Ugo travaille également dans un hôpital de Médecins Sans Frontières. Un jour,  sur le chemin du travail, il a été arrêté. "Ce ne sont pas que les riches qui sont attaqués, mais des gens ordinaires comme moi qui essaient de subvenir aux besoins de leur famille". Ils ont volé tout ce qu'il avait sur lui alors qu'il était tenu en joue avec une arme de gros calibre. "Je pensais que j'allais mourir. J'avais vraiment l'impression d'être leur ennemi. Mais ils m'ont laissé partir. Dans les rues, nous voyons des choses horribles tous les jours, des gens qui sont tués ou même qui sont brûlés."

ilustratie MSF
Un patient pris en charge dans l'un de nos hôpitaux © illustration MSF 2022

Le stress au quotidien est vraiment épuisant

Ugo est également père célibataire de quatre enfants, son plus jeune a 10 semaines. Si quelque chose devait lui arriver, il mettrait également sa famille en danger. Chaque jour, il part au travail avec cette idée en tête.  "J'arrive souvent en retard, parfois parce que je n'arrive pas à passer à travers les tirs. Cela nous affecte non seulement physiquement et mentalement par le stress quotidien, mais aussi financièrement. C'est épuisant."

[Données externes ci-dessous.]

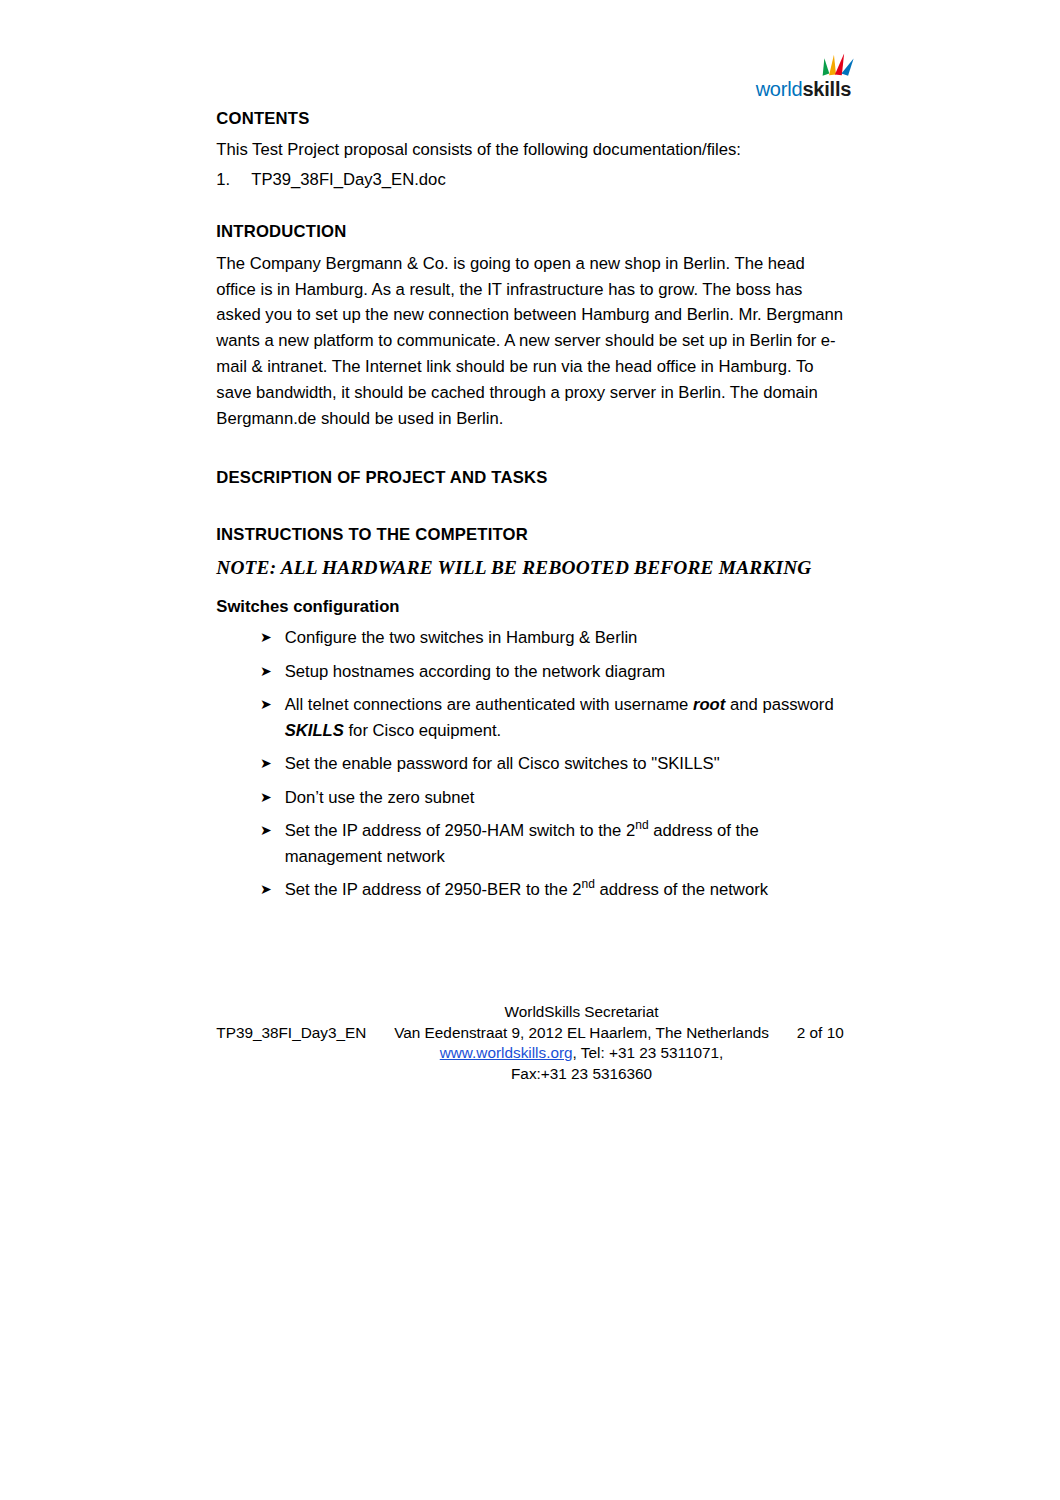world skills
CONTENTS
This Test Project proposal consists of the following documentation/files:
1. TP39_38FI_Day3_EN.doc
INTRODUCTION
The Company Bergmann & Co. is going to open a new shop in Berlin. The head office is in Hamburg. As a result, the IT infrastructure has to grow. The boss has asked you to set up the new connection between Hamburg and Berlin. Mr. Bergmann wants a new platform to communicate. A new server should be set up in Berlin for e-mail & intranet. The Internet link should be run via the head office in Hamburg. To save bandwidth, it should be cached through a proxy server in Berlin. The domain Bergmann.de should be used in Berlin.
DESCRIPTION OF PROJECT AND TASKS
INSTRUCTIONS TO THE COMPETITOR
NOTE: ALL HARDWARE WILL BE REBOOTED BEFORE MARKING
Switches configuration
Configure the two switches in Hamburg & Berlin
Setup hostnames according to the network diagram
All telnet connections are authenticated with username root and password SKILLS for Cisco equipment.
Set the enable password for all Cisco switches to "SKILLS"
Don’t use the zero subnet
Set the IP address of 2950-HAM switch to the 2nd address of the management network
Set the IP address of 2950-BER to the 2nd address of the network
TP39_38FI_Day3_EN
WorldSkills Secretariat
Van Eedenstraat 9, 2012 EL Haarlem, The Netherlands
www.worldskills.org, Tel: +31 23 5311071,
Fax:+31 23 5316360
2 of 10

De plus en plus de personnes fuient

"Il n'y a plus de jeunes dans mon quartier", dit Ugo. De plus en plus de personnes quittent Haïti, à la recherche d'une vie plus sûre. Morjorie, qui travaille également pour MSF, connaît une femme de 50 ans qui a dû abandonner sa belle maison et son jardin à Tabarre et vit désormais aux États-Unis sans papiers et dans une pauvreté totale. "Elle a fermé la porte de la maison derrière elle et n'est jamais revenue." Ugo et Morjorie ont le même rêve pour leurs enfants, celui de pouvoir terminer leurs études en toute sécurité dans un autre pays, loin de l'horrible violence et de la pauvreté. "Mais je veux rester dans mon pays", dit Ugo. Je veux rester ici parce que j'ai la foi qu'un jour la vie changera."